One small step toward the $2 billion Moon prize
Newsweek (12/12): A handful of space advocates with legislative experience and expertise in civil and national security space urge support for a commercially deployed Power Tower Lunar Precursor mission developed by the NASA Ames Research Center’s space portal team. The concept would deploy power towers on the lunar surface to ensure solar power distribution during the long lunar night, communications across the moon and global positioning signals for navigation. The advocates, which include former U.S. House speaker Newt Gingrich, believe the infrastructure would help to temper efforts by China to lay claim to lunar assets, including water ice at the poles, a resource for human explorers and a feed stock for the production of liquid hydrogen and oxygen rocket propellants.

Other News

This was the decade the commercial spaceflight industry leapt forward
The Verge (12/11): The about to end decade has been marked by a significant rise in the role commercial space will play in future exploration and economic development. As the shuttle era and other initiatives in which civil and military government agencies contracted out rocket development came to an end, companies like SpaceX, Blue Origin, Virgin Orbit, Rocket Lab, and others emerged offering innovation and space operations at lower costs. However, the change may have unintended consequences, an over enthusiasm for filling low Earth orbit with small satellites and a perhaps unquestioned faith in SpaceX founder Elon Musk’s deep space ambitions.

Exclusive DoD, Commerce wrangle new commercial remote sensing regulations
Breaking Defense (12/4): The U.S. Commerce Department and Pentagon are attempting to resolve differences over the commercial sales of high resolution Earth imagery. Opponents of changes in regulations that are intended to encourage more sales are concerned about national security risks. Proponents claim that commercial interests emerging in Russia, China, India and South Korea are already moving toward higher resolution data products.

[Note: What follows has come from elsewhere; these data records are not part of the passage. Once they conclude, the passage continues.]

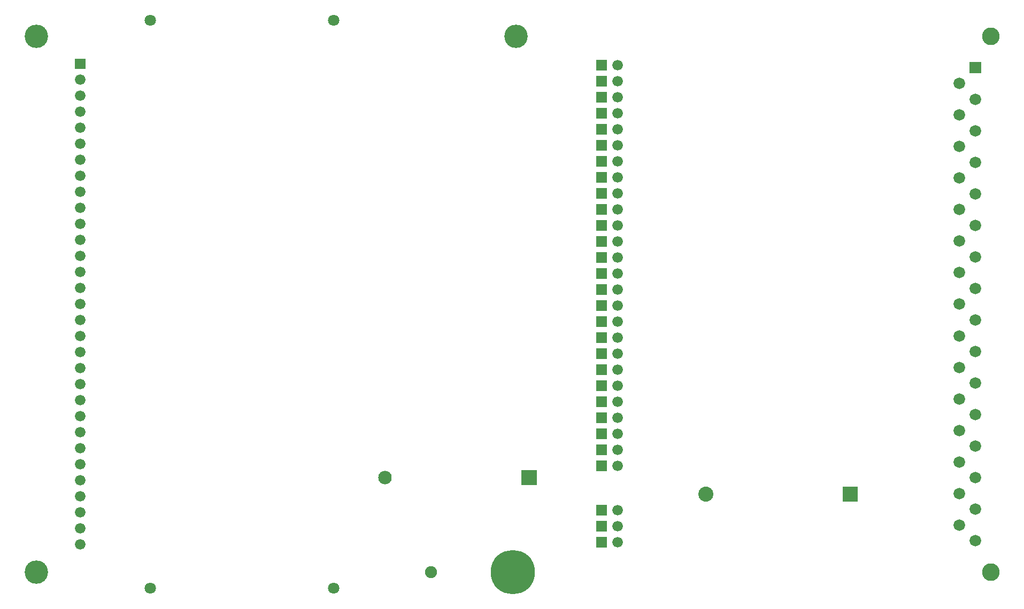
<source format=gts>
G04 start of page 7 for group -4063 idx -4063 *
G04 Title: 01.003.01.01.01.pcb, componentmask *
G04 Creator: pcb 4.2.1 *
G04 CreationDate: Sun Dec 13 18:31:50 2020 UTC *
G04 For: bert *
G04 Format: Gerber/RS-274X *
G04 PCB-Dimensions (mil): 7086.61 4724.41 *
G04 PCB-Coordinate-Origin: lower left *
%MOIN*%
%FSLAX25Y25*%
%LNGTS*%
%ADD61C,0.1100*%
%ADD60C,0.0720*%
%ADD59C,0.0660*%
%ADD58C,0.0840*%
%ADD57C,0.0940*%
%ADD56C,0.0001*%
%ADD55C,0.0750*%
%ADD54C,0.2760*%
%ADD53C,0.0710*%
%ADD52C,0.1460*%
G54D52*X37402Y88583D03*
G54D53*X108661Y78740D03*
X222835D03*
G54D54*X334646Y88583D03*
G54D55*X283465D03*
G54D56*G36*
X386700Y218241D02*Y211641D01*
X393300D01*
Y218241D01*
X386700D01*
G37*
G36*
Y198241D02*Y191641D01*
X393300D01*
Y198241D01*
X386700D01*
G37*
G36*
Y208241D02*Y201641D01*
X393300D01*
Y208241D01*
X386700D01*
G37*
G36*
X340044Y152338D02*Y142938D01*
X349444D01*
Y152338D01*
X340044D01*
G37*
G36*
X540300Y142141D02*Y132741D01*
X549700D01*
Y142141D01*
X540300D01*
G37*
G54D57*X455000Y137441D03*
G54D58*X254744Y147638D03*
G54D56*G36*
X386700Y120741D02*Y114141D01*
X393300D01*
Y120741D01*
X386700D01*
G37*
G36*
Y130741D02*Y124141D01*
X393300D01*
Y130741D01*
X386700D01*
G37*
G36*
Y110741D02*Y104141D01*
X393300D01*
Y110741D01*
X386700D01*
G37*
G36*
Y178241D02*Y171641D01*
X393300D01*
Y178241D01*
X386700D01*
G37*
G36*
Y158241D02*Y151641D01*
X393300D01*
Y158241D01*
X386700D01*
G37*
G36*
Y188241D02*Y181641D01*
X393300D01*
Y188241D01*
X386700D01*
G37*
G36*
Y168241D02*Y161641D01*
X393300D01*
Y168241D01*
X386700D01*
G37*
G36*
Y278241D02*Y271641D01*
X393300D01*
Y278241D01*
X386700D01*
G37*
G36*
Y258241D02*Y251641D01*
X393300D01*
Y258241D01*
X386700D01*
G37*
G36*
Y238241D02*Y231641D01*
X393300D01*
Y238241D01*
X386700D01*
G37*
G36*
Y268241D02*Y261641D01*
X393300D01*
Y268241D01*
X386700D01*
G37*
G36*
Y248241D02*Y241641D01*
X393300D01*
Y248241D01*
X386700D01*
G37*
G36*
Y228241D02*Y221641D01*
X393300D01*
Y228241D01*
X386700D01*
G37*
G54D59*X400000Y274941D03*
Y254941D03*
Y234941D03*
Y264941D03*
Y244941D03*
Y224941D03*
Y154941D03*
Y117441D03*
Y164941D03*
Y127441D03*
Y107441D03*
G54D56*G36*
X386700Y288241D02*Y281641D01*
X393300D01*
Y288241D01*
X386700D01*
G37*
G54D59*X400000Y284941D03*
Y214941D03*
Y194941D03*
Y174941D03*
Y204941D03*
Y184941D03*
X64961Y275906D03*
Y265906D03*
Y255906D03*
Y245906D03*
Y235906D03*
Y225906D03*
Y215906D03*
Y205906D03*
Y195906D03*
Y185906D03*
Y175906D03*
Y165906D03*
Y155906D03*
Y145906D03*
Y135906D03*
Y125906D03*
Y115906D03*
Y105906D03*
G54D52*X37402Y423228D03*
G54D53*X108661Y433071D03*
G54D56*G36*
X61661Y409206D02*Y402606D01*
X68261D01*
Y409206D01*
X61661D01*
G37*
G54D59*X64961Y395906D03*
Y385906D03*
G54D52*X336615Y423228D03*
G54D53*X222835Y433071D03*
G54D59*X64961Y375906D03*
Y365906D03*
Y355906D03*
Y345906D03*
Y335906D03*
Y325906D03*
Y315906D03*
Y305906D03*
Y295906D03*
Y285906D03*
G54D56*G36*
X386700Y398241D02*Y391641D01*
X393300D01*
Y398241D01*
X386700D01*
G37*
G54D59*X400000Y394941D03*
G54D56*G36*
X386700Y408241D02*Y401641D01*
X393300D01*
Y408241D01*
X386700D01*
G37*
G54D59*X400000Y404941D03*
G54D56*G36*
X386700Y338241D02*Y331641D01*
X393300D01*
Y338241D01*
X386700D01*
G37*
G36*
Y318241D02*Y311641D01*
X393300D01*
Y318241D01*
X386700D01*
G37*
G36*
Y298241D02*Y291641D01*
X393300D01*
Y298241D01*
X386700D01*
G37*
G36*
Y348241D02*Y341641D01*
X393300D01*
Y348241D01*
X386700D01*
G37*
G36*
Y328241D02*Y321641D01*
X393300D01*
Y328241D01*
X386700D01*
G37*
G36*
Y308241D02*Y301641D01*
X393300D01*
Y308241D01*
X386700D01*
G37*
G54D59*X400000Y334941D03*
Y314941D03*
Y294941D03*
Y344941D03*
Y324941D03*
Y304941D03*
G54D56*G36*
X386700Y378241D02*Y371641D01*
X393300D01*
Y378241D01*
X386700D01*
G37*
G54D59*X400000Y374941D03*
G54D56*G36*
X386700Y358241D02*Y351641D01*
X393300D01*
Y358241D01*
X386700D01*
G37*
G54D59*X400000Y354941D03*
G54D56*G36*
X386700Y368241D02*Y361641D01*
X393300D01*
Y368241D01*
X386700D01*
G37*
G54D59*X400000Y364941D03*
G54D56*G36*
X386700Y388241D02*Y381641D01*
X393300D01*
Y388241D01*
X386700D01*
G37*
G54D59*X400000Y384941D03*
G54D56*G36*
X619233Y407144D02*Y399944D01*
X626433D01*
Y407144D01*
X619233D01*
G37*
G54D60*X612991Y393702D03*
X622833Y383859D03*
X612991Y374017D03*
Y354331D03*
Y334646D03*
X622833Y364174D03*
Y344489D03*
Y324804D03*
G54D61*X632676Y423229D03*
G54D60*X612991Y314961D03*
Y295276D03*
Y275591D03*
Y255907D03*
Y236222D03*
X622833Y305119D03*
Y285434D03*
Y265749D03*
Y246064D03*
Y226379D03*
X612991Y216537D03*
X622833Y206694D03*
Y187009D03*
Y167324D03*
X612991Y196851D03*
Y177166D03*
Y157481D03*
Y137796D03*
Y118111D03*
X622833Y147639D03*
Y127954D03*
Y108269D03*
G54D61*X632676Y88583D03*
M02*

</source>
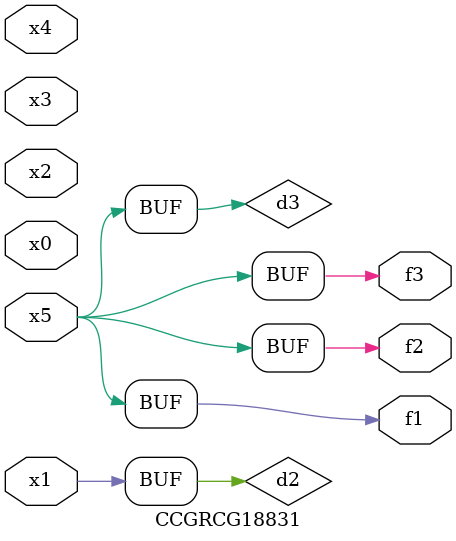
<source format=v>
module CCGRCG18831(
	input x0, x1, x2, x3, x4, x5,
	output f1, f2, f3
);

	wire d1, d2, d3;

	not (d1, x5);
	or (d2, x1);
	xnor (d3, d1);
	assign f1 = d3;
	assign f2 = d3;
	assign f3 = d3;
endmodule

</source>
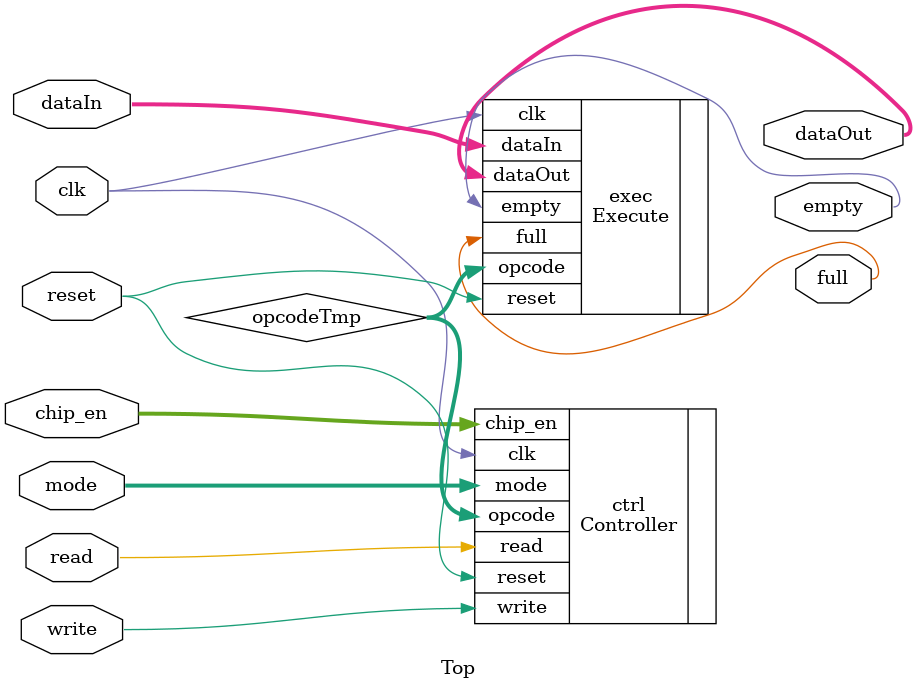
<source format=sv>

`include "Controller.sv"
`include "Execute.sv"

module Top #(parameter SIZE = 8, parameter WIDTH = 8, parameter DinLENGTH = 8)(
  input clk,
  input reset,
  input read, 
  input write,
  input [1:0] chip_en,
  input [1:0] mode,
  input [SIZE - 1:0] dataIn,
  output [SIZE - 1:0] dataOut,
  output empty,
  output full
);
  
  wire [3:0] opcodeTmp;
  
  Controller ctrl(
    .clk(clk),
    .reset(reset),
    .read(read),
    .write(write),
    .chip_en(chip_en),
    .mode(mode),
    .opcode(opcodeTmp)
  );
  
  Execute #(
    .SIZE(SIZE),
    .WIDTH(WIDTH),
    .DinLENGTH(DinLENGTH)
   ) exec (
    .clk(clk),
    .reset(reset),
    .opcode(opcodeTmp),
    .dataIn(dataIn),
    .dataOut(dataOut),
    .empty(empty),
    .full(full)
  );
  
endmodule
</source>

Rocket Lab’s Virginia launch pad opens for business, with Air Force as first customer
GeekWire.com (12/12): Startup and California based Rocket Lab announced Thursday that its Electron rocket will launch for the first time from its new launch site, the Mid-Atlantic Regional Spaceport on Wallops Island on Virginia’s eastern shore, during the first half of 2020. The small satellite launch service’s first launch from Wallops will be an experimental micro satellite for the U.S. Air Force. Rocket Lab has been launching from New Zealand.